No, no era cosa de volver a probar aquello, ni siquiera con cuchillo y tenedor lo haría. La ladera estaba cubierta de pitas y chumberas, eran la protección que el propietario de aquel pinar había inventado para que la gente no se le colara en las sombras de su bosquecillo. Ya también quería hacer algo parecido en mi casa. Cuando llegamos allí hace veinticinco años el único ser vivo que habitaba la parcela era una enorme chumbera y un olivo. La chumbera tapaba por entero la ventana de lo que después sería mi cabaña y la tuve que talar. Todas las palas las fui echando a lo largo del talud sur; en unos años todo aquello se convirtió en un extenso campo donde recolectábamos chumbos que comíamos tal cual y con los que hacíamos también mermelada; pero ese mismo año en la linde planté olmos y éstos, al hacerse grandes taparon las chumberas y llenaron el talud de renuevos que extendieron el bosque de olmos bastantes metros más allá de la linde. Naturalmente las chumberas, excepto dos, desaparecieron poco a poco. Este invierno proyecté sembrar la otra mitad de la linde, que está vacía, con palas de chumberas para añadir un fruto más a nuestra cosecha, pero luego me entró la chaladura de irme a Sevilla y ponerme a caminar y ya no fue el caso plantarlas. Tendré que hacerlo el próximo invierno.
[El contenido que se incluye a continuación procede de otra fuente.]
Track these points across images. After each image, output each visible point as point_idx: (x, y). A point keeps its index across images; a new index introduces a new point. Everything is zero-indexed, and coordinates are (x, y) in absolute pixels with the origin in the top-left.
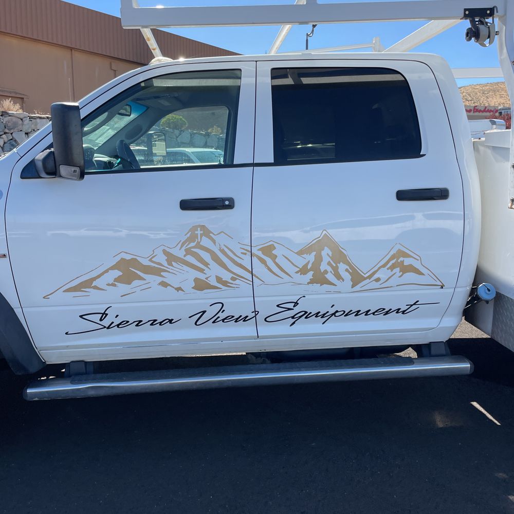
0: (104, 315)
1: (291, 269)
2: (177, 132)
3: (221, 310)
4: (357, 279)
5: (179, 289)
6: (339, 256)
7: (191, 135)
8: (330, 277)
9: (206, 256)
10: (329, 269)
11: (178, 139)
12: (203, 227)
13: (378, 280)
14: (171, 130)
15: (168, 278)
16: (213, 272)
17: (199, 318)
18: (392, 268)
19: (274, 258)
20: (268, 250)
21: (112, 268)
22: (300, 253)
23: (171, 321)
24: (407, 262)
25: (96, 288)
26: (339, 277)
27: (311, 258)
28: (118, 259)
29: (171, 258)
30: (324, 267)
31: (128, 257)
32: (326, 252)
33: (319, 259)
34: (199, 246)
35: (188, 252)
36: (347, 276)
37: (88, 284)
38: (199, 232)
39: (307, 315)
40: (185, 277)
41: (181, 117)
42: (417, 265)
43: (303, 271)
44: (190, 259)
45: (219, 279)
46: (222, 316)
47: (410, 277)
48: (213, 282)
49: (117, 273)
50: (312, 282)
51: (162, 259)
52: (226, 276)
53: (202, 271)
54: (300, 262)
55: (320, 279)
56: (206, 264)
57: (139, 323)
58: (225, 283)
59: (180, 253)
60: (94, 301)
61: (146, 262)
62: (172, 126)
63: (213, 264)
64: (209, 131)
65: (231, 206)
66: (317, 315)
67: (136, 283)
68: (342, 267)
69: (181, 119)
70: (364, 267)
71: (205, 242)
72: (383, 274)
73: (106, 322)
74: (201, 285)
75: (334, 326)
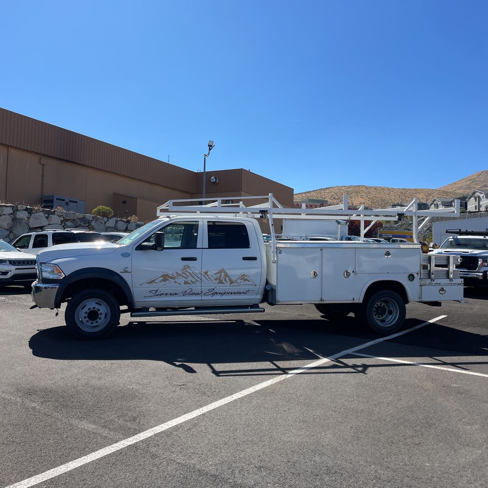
0: (157, 291)
1: (213, 279)
2: (106, 219)
3: (191, 291)
4: (231, 282)
5: (179, 284)
6: (227, 275)
7: (116, 221)
8: (224, 281)
9: (188, 274)
10: (224, 279)
12: (188, 266)
13: (237, 283)
15: (177, 280)
16: (190, 279)
17: (185, 293)
18: (241, 279)
19: (207, 275)
20: (206, 273)
21: (161, 277)
22: (215, 274)
23: (176, 294)
24: (246, 278)
25: (156, 283)
26: (226, 282)
27: (218, 275)
28: (162, 274)
29: (178, 274)
30: (222, 278)
31: (166, 274)
32: (223, 274)
33: (221, 276)
34: (186, 271)
35: (183, 273)
36: (229, 282)
37: (153, 281)
38: (186, 267)
39: (216, 293)
40: (181, 280)
42: (248, 279)
43: (216, 279)
44: (183, 275)
45: (191, 281)
46: (191, 293)
47: (247, 282)
48: (190, 282)
49: (162, 278)
50: (218, 283)
51: (175, 275)
52: (194, 280)
53: (187, 278)
54: (215, 277)
55: (221, 282)
56: (188, 276)
57: (166, 294)
58: (193, 282)
59: (181, 273)
60: (154, 287)
61: (170, 275)
62: (101, 214)
63: (190, 276)
64: (129, 218)
65: (196, 260)
66: (220, 293)
67: (167, 281)
68: (227, 279)
69: (109, 209)
70: (234, 279)
71: (188, 270)
72: (239, 281)
73: (157, 294)
74: (186, 283)
75: (225, 297)
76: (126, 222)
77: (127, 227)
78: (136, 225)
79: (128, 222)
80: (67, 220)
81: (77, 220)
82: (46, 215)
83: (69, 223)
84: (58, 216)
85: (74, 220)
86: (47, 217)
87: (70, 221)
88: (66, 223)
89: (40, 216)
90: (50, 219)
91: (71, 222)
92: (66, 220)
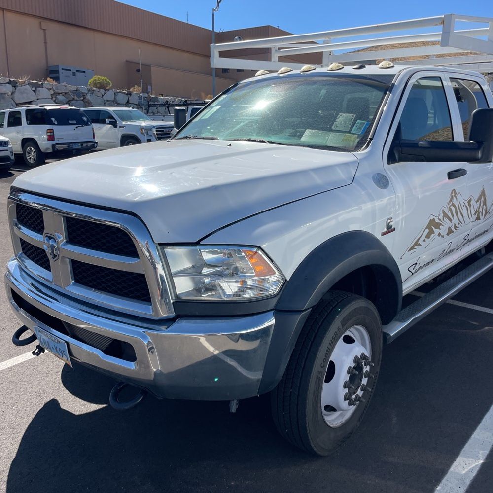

El caminillo junto al acantilado daba cierto repelús, un tortazo de órdago si te da un vahído. Yo no sé cómo hace años hacía cosas como trepar por las paredes de granito; ahora cuando asomo la jeta a un sitio de éstos, se me encoge el estómago.

Me siento contento con mis pies. Estos días voy a tratar de pasearles por el agua de la playa, a ver si así, contentos con el regalo, me dan un poco de relajo.

Se está poniendo fresca la tarde. Se me terminó la batería del portátil y ahora he vuelto a los viejos tiempos. También este deslizar del pilot por la superficie del papel es una cosa agradable; no tan agradable como una vieja pluma que perdí en un viaje por Europa, pero casi.


Hoy, quitados los cuarenta y cinco euros que me han clavado por la comida, ha sido un día agradable y bonito. Sí, es bonita esta palabra. En uno de los relatos que leí estos días de Conrad, un velero llevaba ese nombre. La Bonita aquí, la Bonita allá. Un oficial holandés, celoso de que su capitán fuera el enamorado de la chica a la que él mismo pretendía, le jugó una mala pasada y logró dejar a la Bonita encallada en unos arrecifes. El capitán casi moría de pena viendo día a día deshacerse su Bonita entre las rocas. No regresó junto a su novia, se sentía totalmente insignificante sin su Bonita; se quedó con la piel sobre los huesos, moría de nostalgia.